[Start of Attachment]
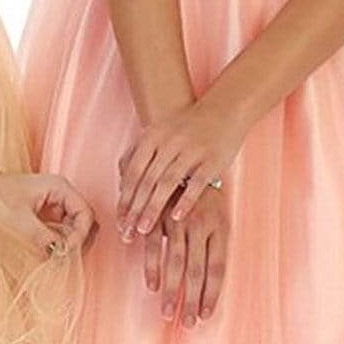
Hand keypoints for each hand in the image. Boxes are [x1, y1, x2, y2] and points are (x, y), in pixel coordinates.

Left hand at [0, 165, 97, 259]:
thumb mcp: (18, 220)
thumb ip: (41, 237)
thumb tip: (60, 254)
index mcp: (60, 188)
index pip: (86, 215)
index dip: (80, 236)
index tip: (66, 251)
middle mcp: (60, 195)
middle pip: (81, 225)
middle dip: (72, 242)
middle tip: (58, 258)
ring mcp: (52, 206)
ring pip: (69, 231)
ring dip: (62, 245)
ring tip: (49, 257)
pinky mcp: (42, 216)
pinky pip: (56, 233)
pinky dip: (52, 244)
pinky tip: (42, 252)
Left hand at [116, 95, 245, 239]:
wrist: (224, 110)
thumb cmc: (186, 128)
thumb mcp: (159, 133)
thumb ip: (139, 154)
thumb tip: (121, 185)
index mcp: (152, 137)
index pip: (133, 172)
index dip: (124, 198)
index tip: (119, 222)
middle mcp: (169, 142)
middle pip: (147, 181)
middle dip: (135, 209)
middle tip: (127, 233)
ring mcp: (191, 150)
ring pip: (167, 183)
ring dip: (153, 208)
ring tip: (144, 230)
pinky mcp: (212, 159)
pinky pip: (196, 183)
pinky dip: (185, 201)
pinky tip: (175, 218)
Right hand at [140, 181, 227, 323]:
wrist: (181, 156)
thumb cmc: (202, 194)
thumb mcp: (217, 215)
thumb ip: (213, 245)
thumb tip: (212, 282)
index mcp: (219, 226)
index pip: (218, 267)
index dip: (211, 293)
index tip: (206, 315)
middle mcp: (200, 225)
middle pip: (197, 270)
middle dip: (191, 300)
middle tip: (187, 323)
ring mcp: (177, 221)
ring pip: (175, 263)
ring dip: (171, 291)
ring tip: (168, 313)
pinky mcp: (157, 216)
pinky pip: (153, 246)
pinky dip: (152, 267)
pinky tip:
[End of Attachment]
When you retype the listing, keep every line exactly as it is and drop the pictures.

> Answer to the exercise
Hand keypoints for each hand in the image. Boxes are [x1, y1, x2, y2] and points are (x, y), in pixel coordinates.

Left hand at [0, 165, 97, 259]:
thumb mcp: (18, 220)
thumb ip: (41, 237)
thumb tip: (60, 254)
index mcp: (60, 188)
index pip: (86, 215)
index dip: (80, 236)
index tip: (66, 251)
middle mcp: (60, 195)
middle pip: (81, 225)
middle dip: (72, 242)
middle tip: (58, 258)
ring mcp: (52, 206)
ring pip: (69, 231)
ring dip: (62, 245)
ring tip: (49, 257)
pinky mcp: (42, 216)
pinky pip: (56, 233)
pinky dip: (52, 244)
pinky tip: (42, 252)
Left hand at [116, 95, 245, 239]:
wrist: (224, 110)
thumb cmc: (186, 128)
thumb mcp: (159, 133)
thumb ip: (139, 154)
thumb tip: (121, 185)
index mcp: (152, 137)
index pip: (133, 172)
index dip: (124, 198)
index tip: (119, 222)
middle mcp: (169, 142)
middle pip: (147, 181)
middle dip: (135, 209)
middle tip: (127, 233)
ring mcp: (191, 150)
ring pip: (167, 183)
ring dip: (153, 208)
ring tip: (144, 230)
pinky mcp: (212, 159)
pinky pip: (196, 183)
pinky dip: (185, 201)
pinky tip: (175, 218)
Right hand at [140, 181, 227, 323]:
wrist: (181, 156)
thumb cmc: (202, 194)
thumb mcp: (217, 215)
thumb ip: (213, 245)
thumb tip: (212, 282)
index mcp: (219, 226)
index pip: (218, 267)
index dip: (211, 293)
index tip: (206, 315)
middle mcp: (200, 225)
middle pip: (197, 270)
middle dip: (191, 300)
middle tip: (187, 323)
ring mcp: (177, 221)
ring pip: (175, 263)
ring dip: (171, 291)
ring tip: (168, 313)
pinky mcp: (157, 216)
pinky pip: (153, 246)
pinky dip: (152, 267)
pinky tip:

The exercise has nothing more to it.